Feature
Managing malaria in Australia
Travel to tropical and sub-tropical locations – where malaria is endemic – is Australians’ main risk factor for contracting the disease.
World Malaria Day (25 April) aims to bring attention to international efforts to roll back the disease, which is transmitted by the anopheles mosquito. Endemic in 97 countries, malaria’s burden is greatest among some of the poorest and most vulnerable of the world’s population.

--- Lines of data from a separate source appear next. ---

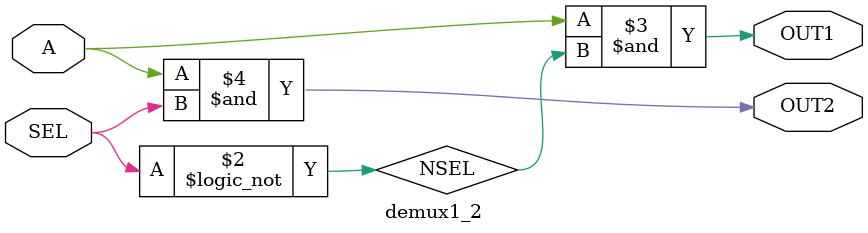
<source format=v>
module demux1_2(A,SEL,OUT1,OUT2);

	input A,SEL;
	output OUT1,OUT2;
	wire NA = !A, NSEL = !SEL;
	
	and(OUT1,A,NSEL);
	and(OUT2,A,SEL);
	
endmodule 
</source>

‘[Rolling back malaria] is a really important goal, because of the huge effect it’s having, particularly on children under five and pregnant women,’ Dr Penny Burns, a GP with a special interest in travel medicine, told newsGP.
‘The amount of work that’s been done has been tremendous and malaria has been rolled back in certain regions of the world, while in other areas it hasn’t worked quite as well.
‘I think it’s something we all need to contribute to, but it’s huge battle and we’ve got a long way to go yet.’
Australia is fortunate to be one of the planet’s few tropical areas to have largely won the battle after the Northern Territory (NT) was declared malaria-free in 1981. Infected anopheles mosquitoes do appear in the NT and Far North Queensland from time to time, but there is a strong infrastructure in place to prevent them from taking root.
‘Australian public health units are regularly looking for community outbreaks of malaria,’ Dr Burns said. ‘If there’s a cluster of malarial cases, they are on the case very quickly and they go in and manage the vector, which is the insects.’
The strongest risk factor for contracting malaria for most Australians is travel to countries in which the disease is endemic.
‘People who live in malarial zone areas pick up a little bit of low-grade immunity if they don’t get the disease as a full-blown case, but as travellers we have no immunity so we’re at higher risk,’ Dr Burns explained.
‘So that ease of travel [for Australians] means we need to be really careful. You do see people coming back to Sydney who have been in Papua New Guinea, for example, who have acquired malaria over there.’
Dr Burns believes the most important role a GP can play in fighting malaria is in educating patients about how to avoid contracting the disease altogether.
‘If you can avoid being bitten by a malarial mosquito, you’re not going to get malaria’ Dr Burns said.
‘You need to use [insecticide] impregnated nets if you’re going into areas where there’s mosquitoes; wear light, long, loose-fitting clothing at night; use insecticide with Deet in it.
‘And then if people do get a fever when they’re overseas or when they come back, they need to know to present to the doctor.’
GPs play a very important role in diagnosing malaria among returning travellers. A diagnosis needs to be achieved as quickly as possible, not just to provide the correct treatment to the patient, but also to prevent further outbreaks.
‘If the vector is then found to be in, for example, Far North Queensland, it’s less likely to spread and be transmitted to other people – because we don’t want malaria to actually become resident in the mosquitoes,’ Dr Burns explained.
To provide a malaria diagnosis, it is important for GPs to keep the disease in mind when consulting with febrile patients who have recently travelled in tropical and sub-tropical countries. The next step is a blood test designed to detect the disease and identify the disease type (out of five different types of malaria). Other healthcare workers may then need to become involved post-diagnosis.
‘If the patient had severe falciparum malaria, for example, it would require hospitalisation and treatment under an infectious diseases physician. The public health unit would also get involved,’ Dr Burns said.